Christmas, Lights, and Book reviews

Christmas Lites III was released yesterday and I was lucky enough to get a free ecopy, so I thought I'd start reading... and couldn't stop...



It’s sold to aid those in need, and it’s ready to fill that Christmas need for mystery, intrigue, happiness, joy and more. And I’m loving it.

Okay, I’m not ready to post a full review yet, but each story becomes my new favorite as I read it. Sweet romance, tingling scares, frozen stares, and a hilarious Christmas pudding. The emotions leap and dance like Christmas lights in a raging wind, and the whole is a truly entrancing collection of tales, something for everyone, Christmas for all, and all the happy surprises of well-wrapped gifts under the tree—except these gifts are under the covers of a book.

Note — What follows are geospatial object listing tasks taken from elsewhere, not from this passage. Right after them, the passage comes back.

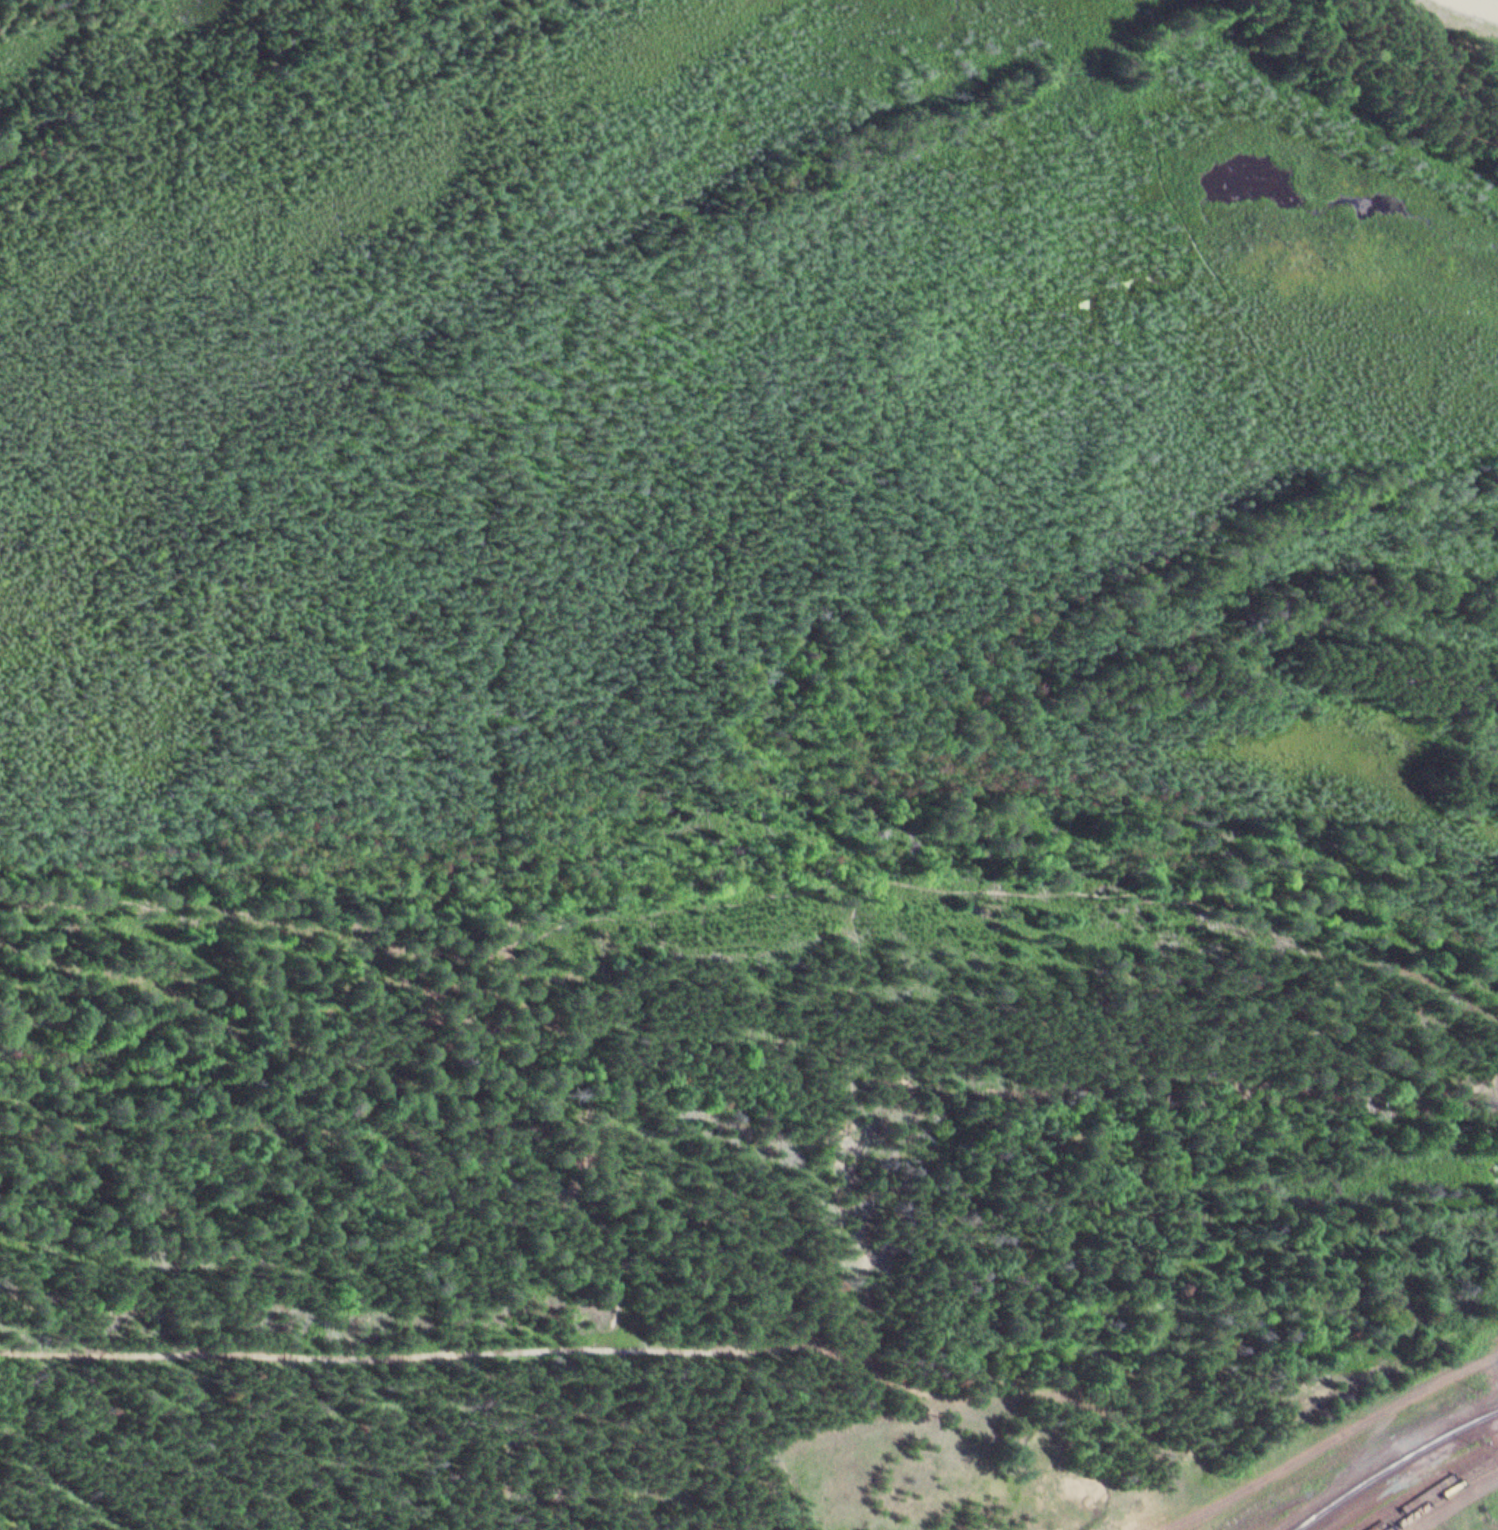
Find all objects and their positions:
railway: (1477, 1419)
road: (1335, 1439)
railway: (1343, 1449)
railway: (1376, 1476)
railway: (1345, 1481)
railway: (1435, 1489)
railway: (1443, 1495)

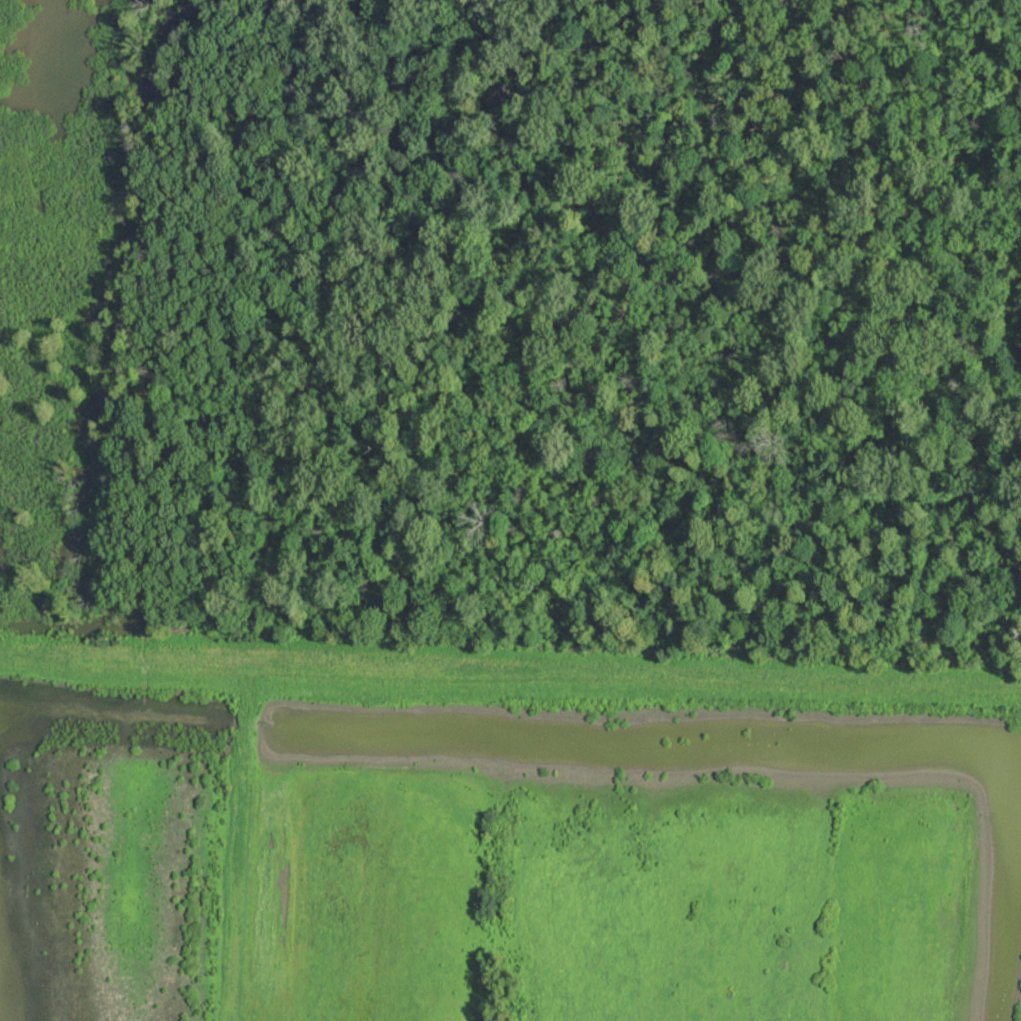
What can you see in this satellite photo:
road: (125, 657)
road: (635, 675)
road: (239, 841)

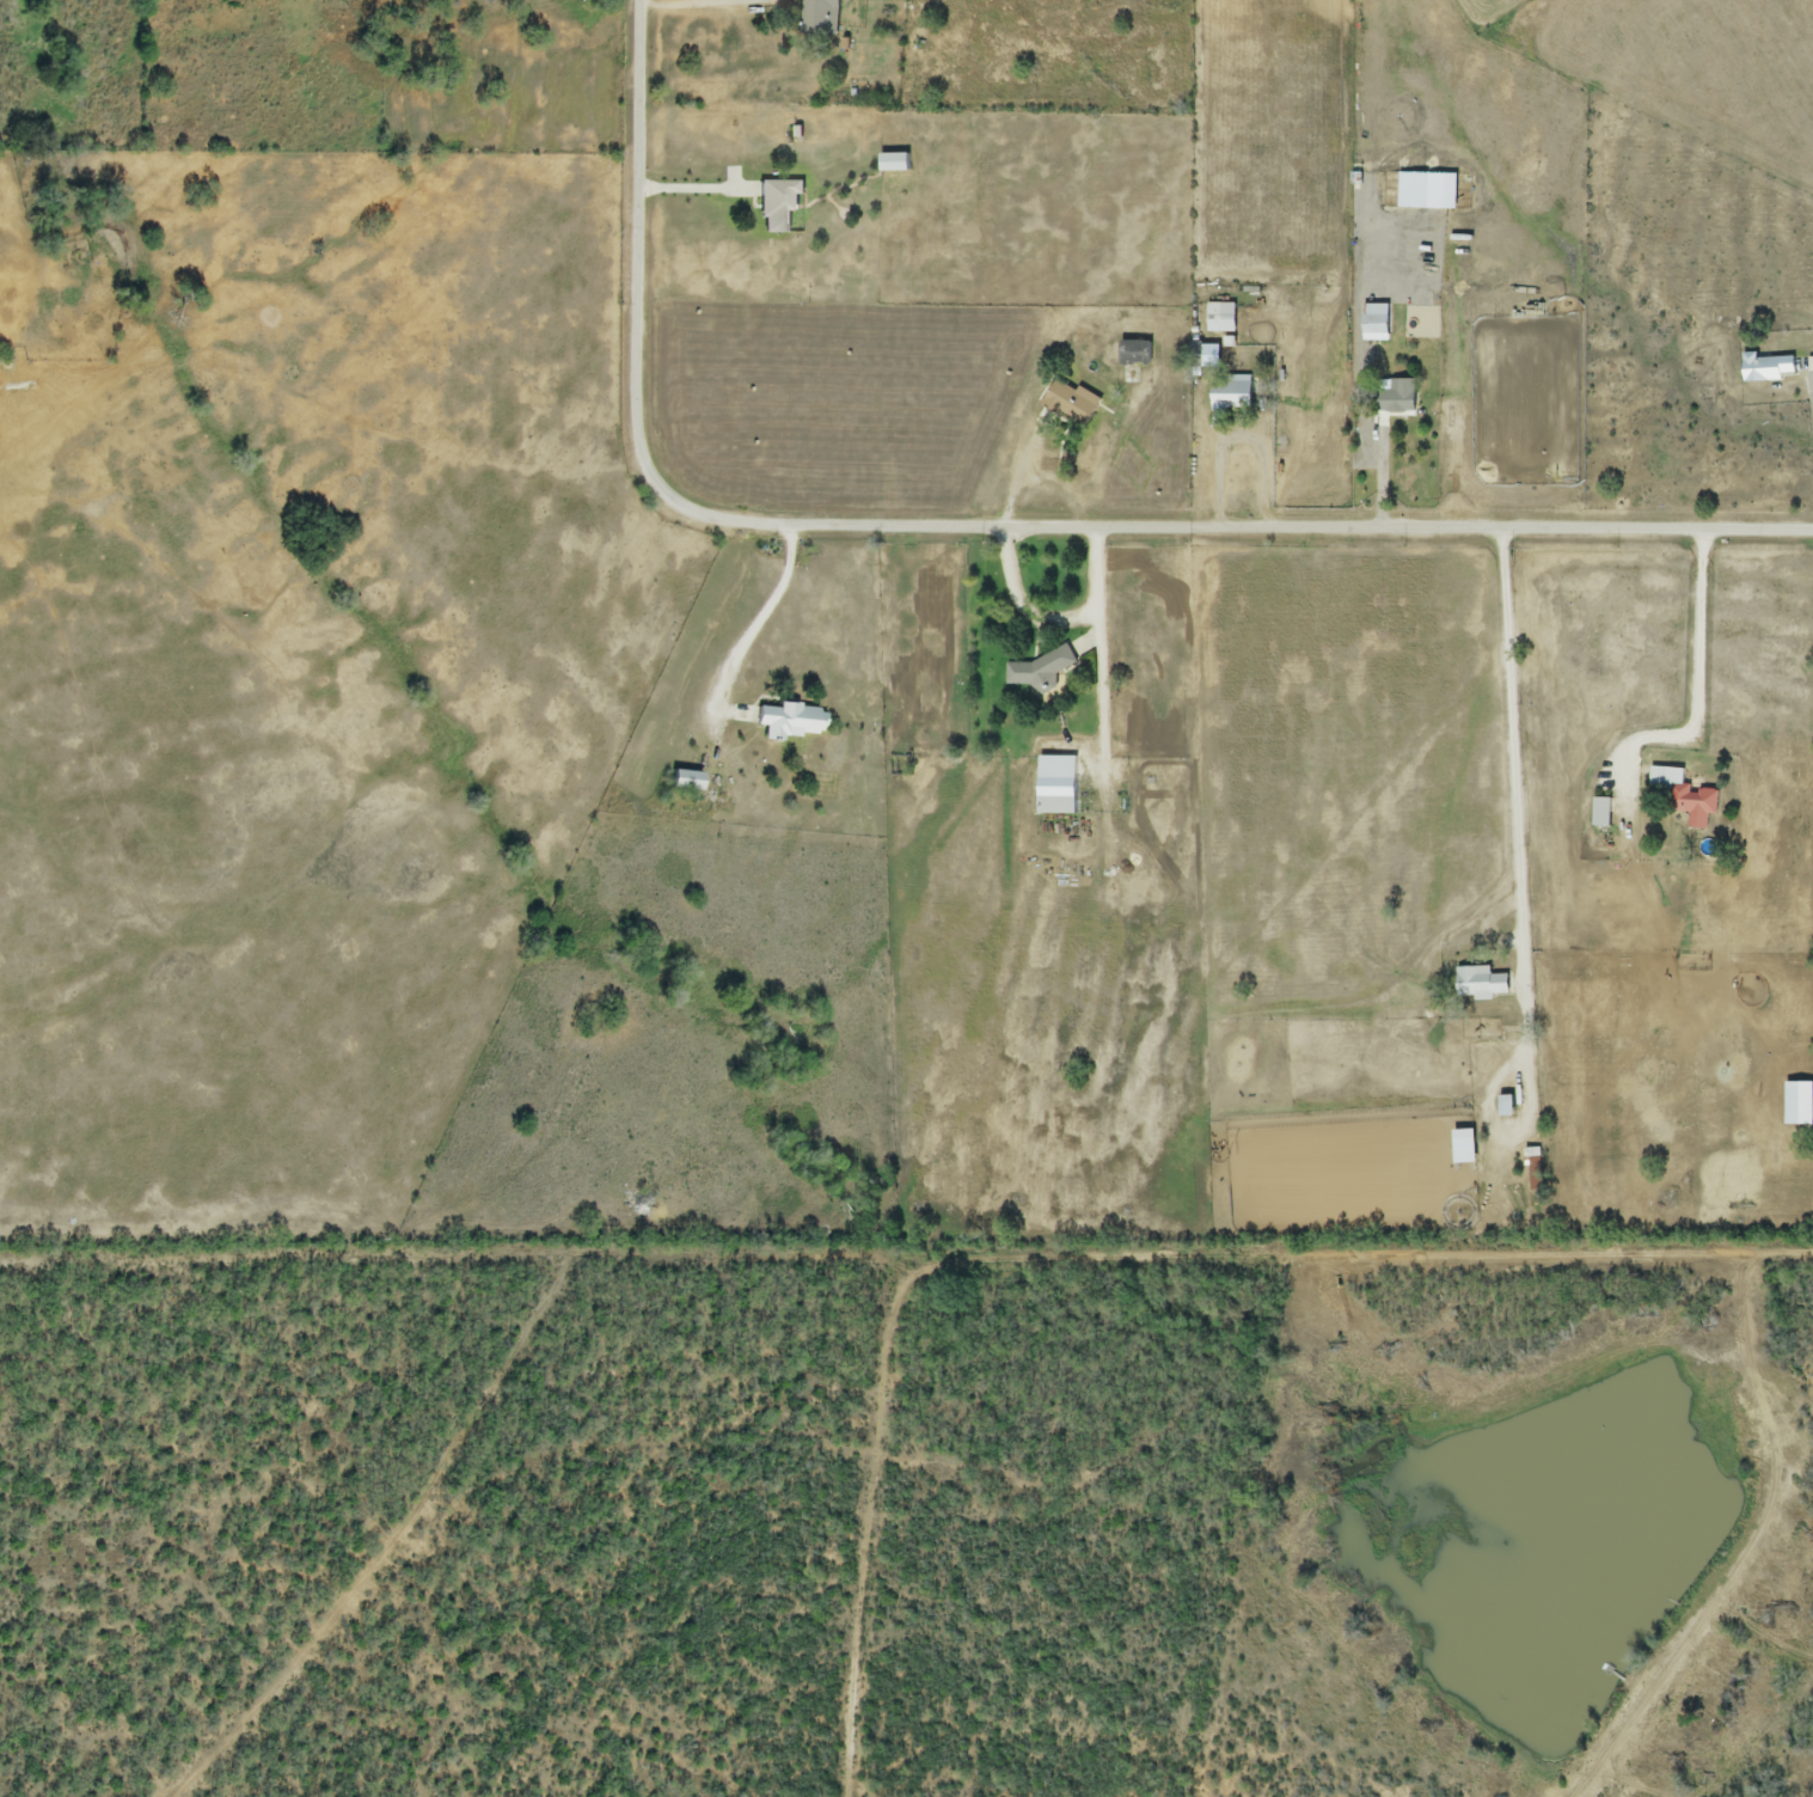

So now I’ll go back to reading it while you go buy your own copy, in aid of those in need. Grab some coffee too; I might post some more book reviews below.


Christmas Lites III Blurb:

The Christmas season is upon us yet again. Yes, my friends, it is a time of giving, loving, and sharing. Within these pages is a way you can help many people desperately in need of love, support, and goodness: the victims of domestic crime. By purchasing this anthology, you are sending every last dime made off this book to the National Coalition Against Domestic Violence. The NCADV is an amazing charity that saves these people and lets them know there is still hope, still goodness, and still a reason to carry on.

Twenty-one authors have joined in this year, giving their time and their stories to these people – and to you. We all hope you enjoy our holiday tales captured in bite-size pieces. Whether you read this on the bus, before bed, or snuggled by the fire, please, do read – and share.


Christmas Lites will definitely get a 5-star book review. But the stars in the reviews below refer to coffee and content, not quality. That said, I've read some really fun books recently.

Another short story (since Christmas Lites is short stories)  is Mondays with Mephistopheles, by Dan O’Brien. It introduces a very convincing psychologist and his rather unexpected client. Unreal and real are skillfully blended in this 9am appointment and, who knows, maybe there's more to come... Enjoy with a short shot of 5-star dark coffee.

Then there's the short story, Beowulf’s Struggle, by Shana O’Quinn which offers an intriguingly different take on Beowulf, blending language old-fashioned and modern as surely as it blends mythology. Drink a lively easy-drinking 2-star coffee with this one.

But it's Christmas, and the best tales must surely be children's books--short by adult standards perhaps, but fun fast reading filled with fun. A Boy Called Duct Tape, by Christopher Cloud is no exception--an excellent kids' adventure story with intelligence and heart, where Pablo, Pia and Kiki go in search of underground treasure while Mom works too hard. Enjoy with a well-balance smooth cup of 3-star coffee.

Christmas might also be a time for Christian fiction of course, and I've just read and thoroughly enjoyed the 20th anniversary reissue of a classic, Redeeming Love, by Francine Rivers. Set in the time of the California gold-rush, and built around the Biblical story of Hosea, it's a wonderfully evocative historical romance, filled with great characters, complex situations, and genuine history. Enjoy this rich, elegant, complex tale with a rich, elegant, complex 4-star coffee.

For my last review, Barbara Henderson's Oh Worship the King would make an interesting Christian read. An archeologist finds copper plates in Iraq and publishing a best-selling translation on the internet of Christian eye-witness accounts. Of course, the media fights back. It's really two stories in one, with the center of the book taken up with those nicely imagined eye-witness accounts. Enjoy with a dark intense 5-star coffee.